After World War I, the core members of the Inquiry would go on to found the Council of Foreign Relations (you can read a celebratory in-house history of that transition here). CFR's particular profile in the wonkish world today continues to reflect these origins: based in New York, it is one of the few think tanks that remains unbeholden to economics as a discipline, offering space in particular for social scientists and journalists to expound in non-technical language (for an idealized audience of engaged businessmen) on the appropriate bases of long-range strategy for American foreign policy.

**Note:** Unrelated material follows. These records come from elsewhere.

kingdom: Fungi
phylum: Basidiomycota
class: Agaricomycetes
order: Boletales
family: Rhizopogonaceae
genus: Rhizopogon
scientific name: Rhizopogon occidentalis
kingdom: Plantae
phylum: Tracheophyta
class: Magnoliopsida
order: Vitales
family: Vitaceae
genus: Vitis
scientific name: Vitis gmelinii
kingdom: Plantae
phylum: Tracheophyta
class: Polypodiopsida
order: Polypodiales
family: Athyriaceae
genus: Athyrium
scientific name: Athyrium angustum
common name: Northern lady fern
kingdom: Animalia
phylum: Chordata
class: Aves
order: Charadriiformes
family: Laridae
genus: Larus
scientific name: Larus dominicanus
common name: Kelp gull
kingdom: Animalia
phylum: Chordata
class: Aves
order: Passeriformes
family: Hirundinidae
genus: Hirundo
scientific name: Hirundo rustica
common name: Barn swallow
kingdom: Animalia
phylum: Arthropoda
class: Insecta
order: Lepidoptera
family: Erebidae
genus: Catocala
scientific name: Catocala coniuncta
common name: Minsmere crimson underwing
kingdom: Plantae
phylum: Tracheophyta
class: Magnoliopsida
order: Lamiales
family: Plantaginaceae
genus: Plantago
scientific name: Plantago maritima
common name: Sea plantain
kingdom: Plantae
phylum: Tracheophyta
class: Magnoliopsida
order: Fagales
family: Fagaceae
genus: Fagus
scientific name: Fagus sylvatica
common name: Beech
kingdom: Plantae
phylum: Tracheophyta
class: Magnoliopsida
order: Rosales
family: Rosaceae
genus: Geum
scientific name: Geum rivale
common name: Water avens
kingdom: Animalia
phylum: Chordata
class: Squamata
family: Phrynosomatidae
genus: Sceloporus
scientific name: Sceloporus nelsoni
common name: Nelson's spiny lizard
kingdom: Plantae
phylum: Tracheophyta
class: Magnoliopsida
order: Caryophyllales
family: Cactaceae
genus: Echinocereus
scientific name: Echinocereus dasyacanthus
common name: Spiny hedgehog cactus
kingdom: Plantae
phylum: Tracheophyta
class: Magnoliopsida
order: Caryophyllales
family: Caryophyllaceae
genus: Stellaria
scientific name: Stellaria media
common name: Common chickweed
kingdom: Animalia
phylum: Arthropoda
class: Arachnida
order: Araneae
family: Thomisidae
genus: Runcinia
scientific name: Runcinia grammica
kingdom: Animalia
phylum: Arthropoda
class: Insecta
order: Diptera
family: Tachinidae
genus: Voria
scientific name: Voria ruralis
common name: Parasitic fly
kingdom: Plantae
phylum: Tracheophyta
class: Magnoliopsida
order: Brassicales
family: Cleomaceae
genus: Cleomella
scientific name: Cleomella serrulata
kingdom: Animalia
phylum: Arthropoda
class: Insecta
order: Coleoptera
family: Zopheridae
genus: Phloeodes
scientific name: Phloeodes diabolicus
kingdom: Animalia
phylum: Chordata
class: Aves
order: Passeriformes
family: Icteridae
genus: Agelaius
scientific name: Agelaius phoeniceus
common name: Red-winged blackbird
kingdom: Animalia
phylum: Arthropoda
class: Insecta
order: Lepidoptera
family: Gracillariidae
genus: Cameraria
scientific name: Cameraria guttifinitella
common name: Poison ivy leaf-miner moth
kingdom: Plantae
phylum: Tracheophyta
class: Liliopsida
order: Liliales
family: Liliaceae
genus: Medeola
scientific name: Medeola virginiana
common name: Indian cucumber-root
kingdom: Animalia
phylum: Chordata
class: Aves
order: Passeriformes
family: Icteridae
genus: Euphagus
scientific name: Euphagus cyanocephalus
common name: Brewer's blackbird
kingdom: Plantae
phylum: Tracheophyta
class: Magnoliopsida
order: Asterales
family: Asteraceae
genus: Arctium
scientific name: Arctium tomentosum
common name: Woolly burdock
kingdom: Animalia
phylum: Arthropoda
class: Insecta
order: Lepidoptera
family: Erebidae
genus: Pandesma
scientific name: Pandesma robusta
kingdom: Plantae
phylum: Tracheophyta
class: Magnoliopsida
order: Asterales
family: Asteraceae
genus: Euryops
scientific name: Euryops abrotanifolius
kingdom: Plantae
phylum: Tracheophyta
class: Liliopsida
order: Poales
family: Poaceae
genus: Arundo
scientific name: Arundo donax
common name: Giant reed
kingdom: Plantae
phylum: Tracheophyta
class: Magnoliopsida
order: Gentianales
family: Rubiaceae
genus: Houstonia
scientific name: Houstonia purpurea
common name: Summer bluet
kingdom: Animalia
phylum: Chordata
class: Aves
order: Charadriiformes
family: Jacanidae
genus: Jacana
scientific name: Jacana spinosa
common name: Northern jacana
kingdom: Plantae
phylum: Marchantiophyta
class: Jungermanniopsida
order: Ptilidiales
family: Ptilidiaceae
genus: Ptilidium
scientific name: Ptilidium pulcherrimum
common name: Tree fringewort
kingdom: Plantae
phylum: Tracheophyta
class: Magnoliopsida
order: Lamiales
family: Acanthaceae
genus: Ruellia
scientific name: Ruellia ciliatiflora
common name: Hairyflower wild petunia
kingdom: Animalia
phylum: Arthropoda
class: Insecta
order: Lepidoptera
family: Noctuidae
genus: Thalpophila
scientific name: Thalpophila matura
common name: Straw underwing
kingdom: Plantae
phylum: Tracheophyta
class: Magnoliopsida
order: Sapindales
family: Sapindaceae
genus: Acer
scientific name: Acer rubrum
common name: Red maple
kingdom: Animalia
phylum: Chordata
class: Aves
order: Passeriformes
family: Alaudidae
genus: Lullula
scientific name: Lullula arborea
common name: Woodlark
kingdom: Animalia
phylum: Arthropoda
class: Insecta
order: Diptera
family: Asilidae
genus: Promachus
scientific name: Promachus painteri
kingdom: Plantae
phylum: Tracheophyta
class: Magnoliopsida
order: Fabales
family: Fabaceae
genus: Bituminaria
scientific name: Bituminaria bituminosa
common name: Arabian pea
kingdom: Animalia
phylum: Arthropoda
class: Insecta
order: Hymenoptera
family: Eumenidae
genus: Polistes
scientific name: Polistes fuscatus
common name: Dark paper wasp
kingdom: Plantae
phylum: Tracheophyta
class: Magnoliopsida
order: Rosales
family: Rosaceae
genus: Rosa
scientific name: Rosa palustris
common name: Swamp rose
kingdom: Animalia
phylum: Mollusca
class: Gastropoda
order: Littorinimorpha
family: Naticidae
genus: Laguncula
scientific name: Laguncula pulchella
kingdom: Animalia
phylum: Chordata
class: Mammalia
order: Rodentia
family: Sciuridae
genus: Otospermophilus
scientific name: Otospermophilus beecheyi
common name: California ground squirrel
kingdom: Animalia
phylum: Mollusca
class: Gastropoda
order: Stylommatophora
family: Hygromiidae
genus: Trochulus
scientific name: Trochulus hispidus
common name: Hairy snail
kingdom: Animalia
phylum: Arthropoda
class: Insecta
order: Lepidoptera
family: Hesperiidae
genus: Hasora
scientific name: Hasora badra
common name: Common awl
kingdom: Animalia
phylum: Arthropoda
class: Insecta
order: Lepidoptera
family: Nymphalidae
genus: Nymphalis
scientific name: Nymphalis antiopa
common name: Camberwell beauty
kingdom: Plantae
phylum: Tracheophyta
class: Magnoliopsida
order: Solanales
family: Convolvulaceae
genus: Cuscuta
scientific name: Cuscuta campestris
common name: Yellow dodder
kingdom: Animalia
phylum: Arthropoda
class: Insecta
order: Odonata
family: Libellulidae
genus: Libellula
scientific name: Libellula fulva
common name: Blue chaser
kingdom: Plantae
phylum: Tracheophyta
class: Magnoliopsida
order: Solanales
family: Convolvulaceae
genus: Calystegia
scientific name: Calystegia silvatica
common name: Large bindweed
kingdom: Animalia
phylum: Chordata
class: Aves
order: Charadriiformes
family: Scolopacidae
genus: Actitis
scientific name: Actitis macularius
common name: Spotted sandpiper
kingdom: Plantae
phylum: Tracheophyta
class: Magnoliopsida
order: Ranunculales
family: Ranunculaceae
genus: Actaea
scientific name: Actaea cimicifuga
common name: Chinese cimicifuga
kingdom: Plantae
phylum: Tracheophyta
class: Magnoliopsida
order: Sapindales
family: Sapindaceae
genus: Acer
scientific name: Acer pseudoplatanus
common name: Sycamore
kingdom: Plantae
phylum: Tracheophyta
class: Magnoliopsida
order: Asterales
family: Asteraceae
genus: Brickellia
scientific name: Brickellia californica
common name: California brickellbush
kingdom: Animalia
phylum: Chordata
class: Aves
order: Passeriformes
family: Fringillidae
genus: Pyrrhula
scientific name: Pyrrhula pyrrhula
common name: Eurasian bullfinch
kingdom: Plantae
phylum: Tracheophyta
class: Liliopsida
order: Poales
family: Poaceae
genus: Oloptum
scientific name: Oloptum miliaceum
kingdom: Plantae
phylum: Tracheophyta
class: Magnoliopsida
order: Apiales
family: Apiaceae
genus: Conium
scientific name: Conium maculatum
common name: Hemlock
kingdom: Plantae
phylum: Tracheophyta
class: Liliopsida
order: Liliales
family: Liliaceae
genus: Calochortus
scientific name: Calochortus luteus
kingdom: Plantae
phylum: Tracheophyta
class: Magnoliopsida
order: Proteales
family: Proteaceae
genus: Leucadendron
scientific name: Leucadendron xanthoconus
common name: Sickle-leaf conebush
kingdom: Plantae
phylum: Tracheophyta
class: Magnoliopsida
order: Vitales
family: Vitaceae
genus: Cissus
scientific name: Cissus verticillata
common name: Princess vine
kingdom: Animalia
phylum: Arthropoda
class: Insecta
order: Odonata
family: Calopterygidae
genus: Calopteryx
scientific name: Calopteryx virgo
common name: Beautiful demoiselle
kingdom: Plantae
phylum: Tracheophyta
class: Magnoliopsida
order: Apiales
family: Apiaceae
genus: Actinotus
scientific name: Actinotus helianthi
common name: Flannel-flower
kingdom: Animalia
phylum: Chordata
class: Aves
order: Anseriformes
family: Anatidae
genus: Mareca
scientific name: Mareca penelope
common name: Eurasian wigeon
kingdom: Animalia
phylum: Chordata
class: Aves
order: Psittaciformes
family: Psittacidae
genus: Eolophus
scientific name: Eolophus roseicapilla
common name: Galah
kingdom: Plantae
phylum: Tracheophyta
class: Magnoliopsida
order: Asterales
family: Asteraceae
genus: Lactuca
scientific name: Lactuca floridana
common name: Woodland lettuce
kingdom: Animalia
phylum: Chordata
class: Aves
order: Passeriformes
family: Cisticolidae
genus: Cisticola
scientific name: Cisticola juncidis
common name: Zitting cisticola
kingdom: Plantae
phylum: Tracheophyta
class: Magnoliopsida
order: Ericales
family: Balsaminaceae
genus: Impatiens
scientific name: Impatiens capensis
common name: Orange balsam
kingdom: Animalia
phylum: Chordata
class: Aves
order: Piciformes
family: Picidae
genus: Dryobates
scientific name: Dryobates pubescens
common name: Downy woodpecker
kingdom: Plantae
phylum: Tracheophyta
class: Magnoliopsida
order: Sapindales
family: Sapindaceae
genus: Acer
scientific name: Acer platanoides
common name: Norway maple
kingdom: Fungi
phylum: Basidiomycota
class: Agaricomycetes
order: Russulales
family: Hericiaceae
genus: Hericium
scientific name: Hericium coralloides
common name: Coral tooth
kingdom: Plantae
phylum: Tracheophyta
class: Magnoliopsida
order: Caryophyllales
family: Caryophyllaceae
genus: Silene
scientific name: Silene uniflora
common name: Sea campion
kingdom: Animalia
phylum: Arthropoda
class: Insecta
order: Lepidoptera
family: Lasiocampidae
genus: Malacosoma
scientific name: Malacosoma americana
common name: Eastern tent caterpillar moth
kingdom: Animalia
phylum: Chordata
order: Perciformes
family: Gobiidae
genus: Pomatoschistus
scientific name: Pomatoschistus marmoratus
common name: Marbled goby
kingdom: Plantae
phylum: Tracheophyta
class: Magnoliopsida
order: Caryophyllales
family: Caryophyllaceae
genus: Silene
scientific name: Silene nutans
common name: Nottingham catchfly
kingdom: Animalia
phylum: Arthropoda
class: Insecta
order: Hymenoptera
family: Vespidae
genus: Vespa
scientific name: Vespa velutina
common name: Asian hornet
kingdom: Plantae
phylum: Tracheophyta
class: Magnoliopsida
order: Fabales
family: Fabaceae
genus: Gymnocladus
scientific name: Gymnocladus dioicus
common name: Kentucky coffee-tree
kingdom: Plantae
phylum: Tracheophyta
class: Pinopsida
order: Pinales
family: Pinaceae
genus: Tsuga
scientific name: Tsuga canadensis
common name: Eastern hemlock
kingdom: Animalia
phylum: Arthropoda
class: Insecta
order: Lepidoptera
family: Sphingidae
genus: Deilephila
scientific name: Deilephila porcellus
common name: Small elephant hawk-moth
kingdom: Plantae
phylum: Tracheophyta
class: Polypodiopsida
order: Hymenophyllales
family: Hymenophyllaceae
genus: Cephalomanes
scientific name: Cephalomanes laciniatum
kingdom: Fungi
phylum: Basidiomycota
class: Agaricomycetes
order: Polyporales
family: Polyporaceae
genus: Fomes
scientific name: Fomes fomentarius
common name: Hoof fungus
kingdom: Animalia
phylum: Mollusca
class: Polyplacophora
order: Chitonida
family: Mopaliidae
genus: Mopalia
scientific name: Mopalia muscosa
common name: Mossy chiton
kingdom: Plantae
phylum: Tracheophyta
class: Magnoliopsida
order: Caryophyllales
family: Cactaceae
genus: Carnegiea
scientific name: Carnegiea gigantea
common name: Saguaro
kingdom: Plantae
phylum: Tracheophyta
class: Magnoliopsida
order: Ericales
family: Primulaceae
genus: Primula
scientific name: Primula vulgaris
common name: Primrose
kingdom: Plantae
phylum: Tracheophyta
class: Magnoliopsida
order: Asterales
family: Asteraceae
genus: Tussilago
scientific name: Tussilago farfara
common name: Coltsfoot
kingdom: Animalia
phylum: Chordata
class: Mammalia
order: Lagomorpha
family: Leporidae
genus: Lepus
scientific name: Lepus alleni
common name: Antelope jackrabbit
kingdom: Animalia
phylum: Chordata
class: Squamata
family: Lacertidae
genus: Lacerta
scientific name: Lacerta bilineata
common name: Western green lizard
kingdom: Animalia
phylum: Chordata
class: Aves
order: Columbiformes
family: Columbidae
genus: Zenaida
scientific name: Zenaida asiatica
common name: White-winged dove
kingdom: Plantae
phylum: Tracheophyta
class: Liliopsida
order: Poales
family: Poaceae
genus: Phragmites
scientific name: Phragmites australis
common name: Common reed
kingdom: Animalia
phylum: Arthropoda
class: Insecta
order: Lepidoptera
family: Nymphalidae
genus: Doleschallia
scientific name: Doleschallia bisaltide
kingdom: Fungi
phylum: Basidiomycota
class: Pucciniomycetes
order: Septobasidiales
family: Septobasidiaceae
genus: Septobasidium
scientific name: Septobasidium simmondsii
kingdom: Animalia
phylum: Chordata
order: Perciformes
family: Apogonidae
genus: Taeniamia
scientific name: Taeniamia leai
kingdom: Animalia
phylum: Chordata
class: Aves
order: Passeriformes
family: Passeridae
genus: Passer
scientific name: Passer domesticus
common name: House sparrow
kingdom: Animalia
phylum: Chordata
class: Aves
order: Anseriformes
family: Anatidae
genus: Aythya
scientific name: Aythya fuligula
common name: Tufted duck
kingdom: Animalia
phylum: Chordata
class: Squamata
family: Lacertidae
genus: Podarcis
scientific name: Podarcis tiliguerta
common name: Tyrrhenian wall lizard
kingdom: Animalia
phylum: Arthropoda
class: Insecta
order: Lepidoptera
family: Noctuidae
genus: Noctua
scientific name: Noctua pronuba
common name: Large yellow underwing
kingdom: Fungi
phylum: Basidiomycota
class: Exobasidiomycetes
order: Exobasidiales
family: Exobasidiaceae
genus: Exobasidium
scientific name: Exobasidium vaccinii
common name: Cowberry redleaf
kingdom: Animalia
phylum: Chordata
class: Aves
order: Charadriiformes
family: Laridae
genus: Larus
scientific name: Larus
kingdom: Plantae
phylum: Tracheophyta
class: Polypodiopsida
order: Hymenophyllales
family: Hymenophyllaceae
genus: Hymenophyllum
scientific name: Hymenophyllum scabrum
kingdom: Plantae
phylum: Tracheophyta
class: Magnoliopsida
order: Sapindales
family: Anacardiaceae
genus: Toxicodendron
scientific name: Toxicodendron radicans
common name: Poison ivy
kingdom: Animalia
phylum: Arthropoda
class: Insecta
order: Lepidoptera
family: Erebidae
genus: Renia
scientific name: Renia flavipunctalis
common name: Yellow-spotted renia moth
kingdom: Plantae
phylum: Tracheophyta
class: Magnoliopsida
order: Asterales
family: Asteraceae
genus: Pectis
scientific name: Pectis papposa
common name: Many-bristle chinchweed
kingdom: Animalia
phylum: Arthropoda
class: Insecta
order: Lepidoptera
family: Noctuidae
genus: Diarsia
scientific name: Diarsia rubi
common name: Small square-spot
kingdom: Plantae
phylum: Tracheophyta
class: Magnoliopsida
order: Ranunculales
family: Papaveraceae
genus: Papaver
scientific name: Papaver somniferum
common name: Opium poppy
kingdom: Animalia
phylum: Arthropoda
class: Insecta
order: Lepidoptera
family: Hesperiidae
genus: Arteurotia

What's perhaps even more surprising is that economists remained marginal to academic policy-advising even as late as the 1930s, when President Franklin Roosevelt assembled his "Brain Trust," which he modeled after the previous Democratic President's "Inquiry." Unlike the Inquiry, which was addressing a challenge for which economics might plausibly seem a secondary matter, the urgent task facing the Brain Trust in 1933 was the crisis of the Great Depression, now well into its fourth devastating year. And yet even in this circumstance, in which the policy question at hand appeared to be of an essentially economic nature, the community of expertise that FDR called together was dominated by lawyers and historians, more than economists. (The original brain trust consisted of three Columbia law professors, Raymond Moley, Rexford Tugwell, and Adolph Berle; and of the extended group of about 20 people, only 3 were economists.)

In fact, the rise to policy hegemony of economics would take place during World War II. Peter Galison has argued that economists ascended to the top position above all because of their decisive planning and assessment roles the strategic bombing survey, which culminated in the nuclear annihilation of Hiroshima and Nagasaki. (Though as one reply to the tweet noted, economists were also central to the War Production board, supplanting the predominance of that businessmen had taken in that task during the previous war.) Although academics from every discipline supported the War effort, the economists, along with the physicists, managed to get (or take) the lion's share of the political credit. What the physicists got in return for their effort was tens of billions of dollars worth of funding for the next 70 years, and what the economists got in return was a permanent seat at the policy-making table, institutionalized in 1946 with the establishment of the Counsel of Economic Advisors. As Angus Burgin has observed, "For better or for worse, we now live in an era in which economists have become our most influential philosophers, and when decisions made by economistic technocrats have broad and palpable influence on the practice of our everyday lives."

By contrast, historians' voice in policy-advising has been reduced to a somewhat hush-hush once-a-year dinner with the President. As to whether the economists' rise to policy-advising hegemony has been good for our governance, well, your mileage may vary...

Key readings on "The Inquiry":

  • Laurence Gelfand, The Inquiry: American Preparations for Peace, 1917-1919
  • Wesley Reisser, The Black Book: Woodrow Wilson's Secret Plan for Peace
  • Neil Smith, American Empire: Roosevelt's Geographer and the Prelude to Globalization, ch. 5.